Certo, ideologia scolpita col machete (ma ne andrebbe valutato l’impatto nel Paese che vanta il maggior numero di armi da fuoco per abitante), però azione adrenalinica senza sosta con ottimi copi di scena (anche nel finale, benché un po’ più buonista del primo film) e un tollerabile numero di cliché narrativi: come dicevamo, l’inspiegabile bontà di un eroe che pur parrebbe motivato alla vendetta violenta, la coppia che si riama un attimo prima della tragedia, il lieto fine (che non spoileremo) e alcuni dialoghi, su tutti l’immancabile “andrà tutto bene” (americani, ma vi è proprio così necessario?!).

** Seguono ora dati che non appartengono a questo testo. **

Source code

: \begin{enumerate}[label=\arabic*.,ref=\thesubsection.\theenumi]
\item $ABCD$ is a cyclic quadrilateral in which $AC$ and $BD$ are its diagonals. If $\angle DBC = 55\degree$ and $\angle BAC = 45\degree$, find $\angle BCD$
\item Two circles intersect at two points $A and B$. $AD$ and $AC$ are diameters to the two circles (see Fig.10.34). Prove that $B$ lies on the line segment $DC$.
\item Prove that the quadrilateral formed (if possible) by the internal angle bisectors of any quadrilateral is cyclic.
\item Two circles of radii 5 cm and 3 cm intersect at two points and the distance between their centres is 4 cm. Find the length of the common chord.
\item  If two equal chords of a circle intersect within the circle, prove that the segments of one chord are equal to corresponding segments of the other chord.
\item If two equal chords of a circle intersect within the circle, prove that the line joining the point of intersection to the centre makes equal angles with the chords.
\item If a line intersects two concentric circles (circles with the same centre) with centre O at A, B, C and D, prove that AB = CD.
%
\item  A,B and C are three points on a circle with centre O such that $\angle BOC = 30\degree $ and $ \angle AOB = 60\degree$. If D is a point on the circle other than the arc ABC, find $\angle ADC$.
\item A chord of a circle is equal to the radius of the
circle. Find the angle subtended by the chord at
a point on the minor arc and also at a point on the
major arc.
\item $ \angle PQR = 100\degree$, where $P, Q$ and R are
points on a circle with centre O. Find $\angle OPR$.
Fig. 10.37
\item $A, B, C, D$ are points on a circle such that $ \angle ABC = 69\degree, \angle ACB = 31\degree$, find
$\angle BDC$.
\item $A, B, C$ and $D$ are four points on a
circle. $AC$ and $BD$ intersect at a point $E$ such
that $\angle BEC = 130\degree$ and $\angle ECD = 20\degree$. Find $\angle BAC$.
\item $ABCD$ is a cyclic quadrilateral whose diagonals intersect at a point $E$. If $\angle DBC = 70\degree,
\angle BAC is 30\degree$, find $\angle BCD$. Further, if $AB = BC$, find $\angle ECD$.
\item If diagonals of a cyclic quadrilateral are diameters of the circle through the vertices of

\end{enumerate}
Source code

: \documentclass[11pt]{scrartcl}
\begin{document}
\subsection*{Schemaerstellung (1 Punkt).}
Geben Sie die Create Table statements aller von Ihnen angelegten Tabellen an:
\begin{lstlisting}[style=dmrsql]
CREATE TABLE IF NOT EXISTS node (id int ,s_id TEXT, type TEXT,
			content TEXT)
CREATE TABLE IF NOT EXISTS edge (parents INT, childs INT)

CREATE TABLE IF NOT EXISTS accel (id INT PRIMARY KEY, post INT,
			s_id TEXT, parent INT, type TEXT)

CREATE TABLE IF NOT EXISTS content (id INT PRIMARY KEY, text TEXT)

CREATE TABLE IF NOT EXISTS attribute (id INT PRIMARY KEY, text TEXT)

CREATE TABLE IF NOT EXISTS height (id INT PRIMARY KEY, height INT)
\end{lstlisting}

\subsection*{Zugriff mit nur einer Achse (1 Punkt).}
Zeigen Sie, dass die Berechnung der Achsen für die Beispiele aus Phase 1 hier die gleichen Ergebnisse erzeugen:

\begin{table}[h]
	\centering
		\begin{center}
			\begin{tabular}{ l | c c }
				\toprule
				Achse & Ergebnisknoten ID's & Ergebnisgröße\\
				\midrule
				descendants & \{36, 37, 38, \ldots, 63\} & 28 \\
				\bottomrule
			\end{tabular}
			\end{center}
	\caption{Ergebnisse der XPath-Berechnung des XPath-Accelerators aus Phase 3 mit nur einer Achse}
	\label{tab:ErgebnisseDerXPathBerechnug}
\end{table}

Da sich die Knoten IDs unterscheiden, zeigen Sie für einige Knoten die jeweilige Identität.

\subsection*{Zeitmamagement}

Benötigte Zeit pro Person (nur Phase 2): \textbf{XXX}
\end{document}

Ma l’efficacia viscerale del prodotto la si misura direttamente all’uscita della sala, quando si cammina per un viale deserto della Milano estiva di notte, controllando se mai da una via laterale non sbuchi una gang di assassini mascherati. O se quei tre ragazzini le cui ombre s’allungano sul marciapiede venendoci incontro non nascondano delle mazze da baseball dietro la schiena.